Quite suddenly, however, his fortune had again changed for the worse. He had been promoted to colonel unexpectedly, and then ordered to take a commanding role in Operation Sweep, just below those officers who would lead the mission.

He was fine with that until, in an audience with the Emperor, he received his briefing for the mission.

Kill the Azhanis. Kill his people.

Who but the most heartless could expect him to do that? Though it seemed that the Mintakans were the most heartless, for when he had complained to the Emperor, he had been shot down in the most humiliating of ways.

Then, when he had complained again, and even tried to prevent it, the worst had come to the worst.

Branded traitor, he lay rotting, chained in solitary confinement in the Imperial Fortress, waiting for his day of release. The normal practise for disposing of traitors was execution – he had supposed that was what awaited him, to be shot dead in front of the public body of Mintaka. But, no, because of his family name – which would gain far too much in the way of disrepute was that to happen – he had been granted a less serious punishment. Exile. Excommunication.

The light of his cell flickered on and off in the most annoying of ways. Almarde wandered through his mind. Since the day she had spoken to him and taken him out to watch the stars, he had felt his confidence slowly return, he had been getting stronger and stronger, finally healing after months of ill-treatment.
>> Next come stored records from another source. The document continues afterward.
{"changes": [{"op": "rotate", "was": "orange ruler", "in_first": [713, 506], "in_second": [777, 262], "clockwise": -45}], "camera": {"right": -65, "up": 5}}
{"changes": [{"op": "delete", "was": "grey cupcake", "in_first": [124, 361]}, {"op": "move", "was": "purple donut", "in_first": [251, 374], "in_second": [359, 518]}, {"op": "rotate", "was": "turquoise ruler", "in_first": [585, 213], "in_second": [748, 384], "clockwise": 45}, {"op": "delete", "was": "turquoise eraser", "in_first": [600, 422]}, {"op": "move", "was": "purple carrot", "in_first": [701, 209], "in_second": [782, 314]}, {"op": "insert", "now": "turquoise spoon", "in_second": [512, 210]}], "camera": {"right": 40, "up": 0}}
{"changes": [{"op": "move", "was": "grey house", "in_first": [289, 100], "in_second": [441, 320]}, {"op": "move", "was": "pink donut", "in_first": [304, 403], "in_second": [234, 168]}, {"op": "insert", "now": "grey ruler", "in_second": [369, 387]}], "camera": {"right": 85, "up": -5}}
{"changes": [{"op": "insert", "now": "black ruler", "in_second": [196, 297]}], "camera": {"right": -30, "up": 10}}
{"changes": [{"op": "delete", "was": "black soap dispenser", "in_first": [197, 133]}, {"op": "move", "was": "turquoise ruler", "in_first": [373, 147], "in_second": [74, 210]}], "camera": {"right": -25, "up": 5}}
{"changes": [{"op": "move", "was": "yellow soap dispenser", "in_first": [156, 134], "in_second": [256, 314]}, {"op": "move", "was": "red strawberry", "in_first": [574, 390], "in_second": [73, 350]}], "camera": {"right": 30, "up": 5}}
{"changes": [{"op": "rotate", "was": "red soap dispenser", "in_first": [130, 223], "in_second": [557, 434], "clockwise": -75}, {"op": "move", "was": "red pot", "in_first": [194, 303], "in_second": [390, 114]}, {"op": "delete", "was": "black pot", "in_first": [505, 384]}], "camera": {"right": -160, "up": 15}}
He would, however, still bring out his wings and rip the broken grey feathers out, hurling them away from him as though the sight of them burned his eyes. Self-scorn, self-hatred, disgust at his own cowardice and his previous consent to being used, those were what had spawned such activities.

Cold, cold and damp. That was what the prison cell was, cold and damp. He could occasionally hear the rats nibbling at his boots; that 'scritch scritch scritch' noise was going to drive him slowly insane. Was it night? Was it day? The only light came from the sporadic electric lamp above his head, which short-circuited itself so frequently it could hardly be called a lamp.

Every now and again, a bowl of thin soup would be slid on a tray though the hatch in the door, along with another smaller bowl which contained putrid, stagnant water. Lyude could feel his waistline receding as his body complained of the repetitive prison diet.

Skeed and Vallye loathed him now more than he had ever though was humanely possible. It was as though he was suddenly some sort of monster; Skeed had been apoplectic, almost trembling with rage, and Vallye had distanced herself in the highest degree, coldly ignoring Lyude just as their father had done so many years and tears ago.